» Exercise brief
Exactly reproduce the line containing "необходимо проводить весеннюю проверку" and all later lines to the end of the entries, leaving the pictures out of your copy.

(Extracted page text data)
________________

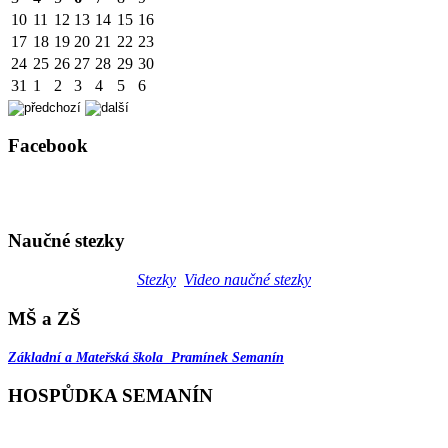
10
11
12
13
14
15
16
17
18
19
20
21
22
23
24
25
26
27
28
29
30
31
1
2
3
4
5
6
Facebook
Naučné stezky
Stezky
Video naučné stezky
MŠ a ZŠ
Základní a Mateřská škola Pramínek Semanín
HOSPŮDKA SEMANÍN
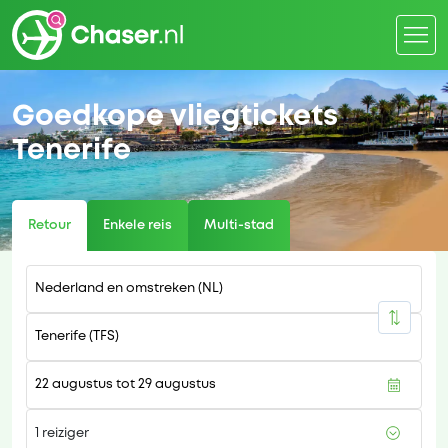
Goedkope vliegtickets
Tenerife
Retour
Enkele reis
Multi-stad
1 reiziger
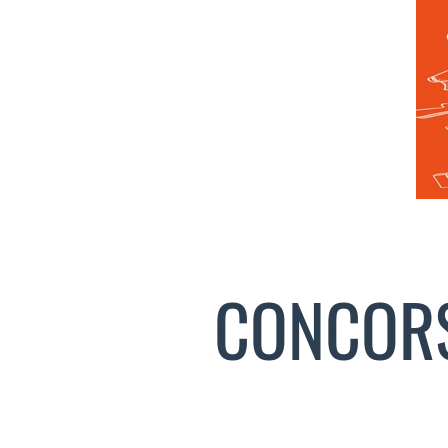
CONCORS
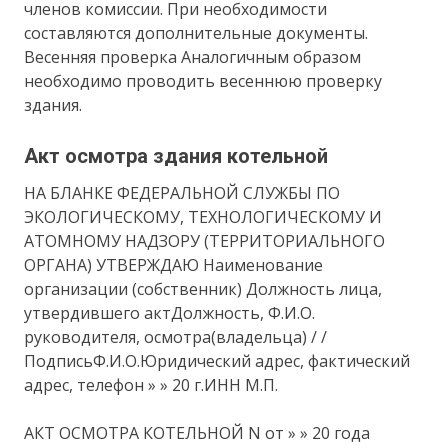
членов комиссии. При необходимости
составляются дополнительные документы.
Весенняя проверка Аналогичным образом
необходимо проводить весеннюю проверку
здания.
Акт осмотра здания котельной
НА БЛАНКЕ ФЕДЕРАЛЬНОЙ СЛУЖБЫ ПО
ЭКОЛОГИЧЕСКОМУ, ТЕХНОЛОГИЧЕСКОМУ И
АТОМНОМУ НАДЗОРУ (ТЕРРИТОРИАЛЬНОГО
ОРГАНА) УТВЕРЖДАЮ Наименование
организации (собственник) Должность лица,
утвердившего актДолжность, Ф.И.О.
руководителя, осмотра(владельца) / /
ПодписьФ.И.О.Юридический адрес, фактический
адрес, телефон » » 20 г.ИНН М.П.
АКТ ОСМОТРА КОТЕЛЬНОЙ N от » » 20 года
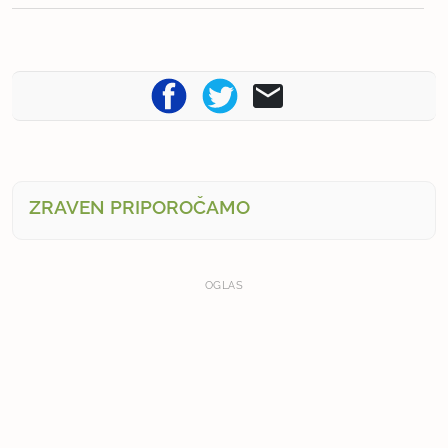
ZRAVEN PRIPOROČAMO
OGLAS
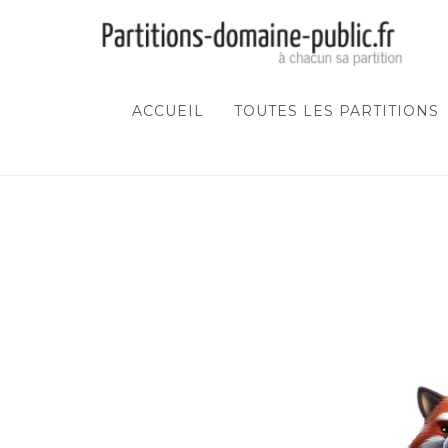
ACCUEIL
TOUTES LES PARTITIONS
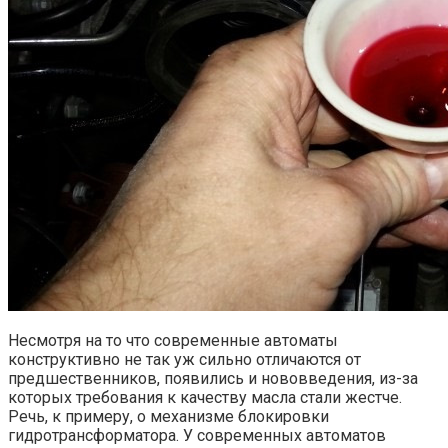
Несмотря на то что современные автоматы
конструктивно не так уж сильно отличаются от
предшественников, появились и нововведения, из-за
которых требования к качеству масла стали жестче.
Речь, к примеру, о механизме блокировки
гидротрансформатора. У современных автоматов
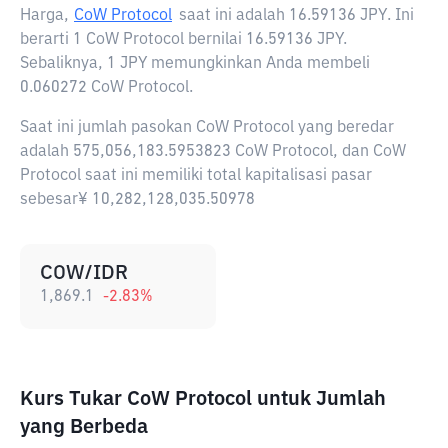
Harga,
CoW Protocol
saat ini adalah
16.59136 JPY
. Ini
berarti 1 CoW Protocol bernilai 16.59136 JPY.
Sebaliknya, 1 JPY memungkinkan Anda membeli
0.060272 CoW Protocol.
Saat ini jumlah pasokan CoW Protocol yang beredar
adalah 575,056,183.5953823 CoW Protocol, dan CoW
Protocol saat ini memiliki total kapitalisasi pasar
sebesar¥ 10,282,128,035.50978
COW/IDR
1,869.1
-2.83
%
Kurs Tukar CoW Protocol untuk Jumlah
yang Berbeda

________________

» Response area
необходимо проводить весеннюю проверку
здания.
Акт осмотра здания котельной
НА БЛАНКЕ ФЕДЕРАЛЬНОЙ СЛУЖБЫ ПО
ЭКОЛОГИЧЕСКОМУ, ТЕХНОЛОГИЧЕСКОМУ И
АТОМНОМУ НАДЗОРУ (ТЕРРИТОРИАЛЬНОГО
ОРГАНА) УТВЕРЖДАЮ Наименование
организации (собственник) Должность лица,
утвердившего актДолжность, Ф.И.О.
руководителя, осмотра(владельца) / /
ПодписьФ.И.О.Юридический адрес, фактический
адрес, телефон » » 20 г.ИНН М.П.
АКТ ОСМОТРА КОТЕЛЬНОЙ N от » » 20 года
ZRAVEN PRIPOROČAMO
OGLAS
ACCUEIL
TOUTES LES PARTITIONS
Несмотря на то что современные автоматы
конструктивно не так уж сильно отличаются от
предшественников, появились и нововведения, из-за
которых требования к качеству масла стали жестче.
Речь, к примеру, о механизме блокировки
гидротрансформатора. У современных автоматов
Harga,
CoW Protocol
saat ini adalah
16.59136 JPY
. Ini
berarti 1 CoW Protocol bernilai 16.59136 JPY.
Sebaliknya, 1 JPY memungkinkan Anda membeli
0.060272 CoW Protocol.
Saat ini jumlah pasokan CoW Protocol yang beredar
adalah 575,056,183.5953823 CoW Protocol, dan CoW
Protocol saat ini memiliki total kapitalisasi pasar
sebesar¥ 10,282,128,035.50978
COW/IDR
1,869.1
-2.83
%
Kurs Tukar CoW Protocol untuk Jumlah
yang Berbeda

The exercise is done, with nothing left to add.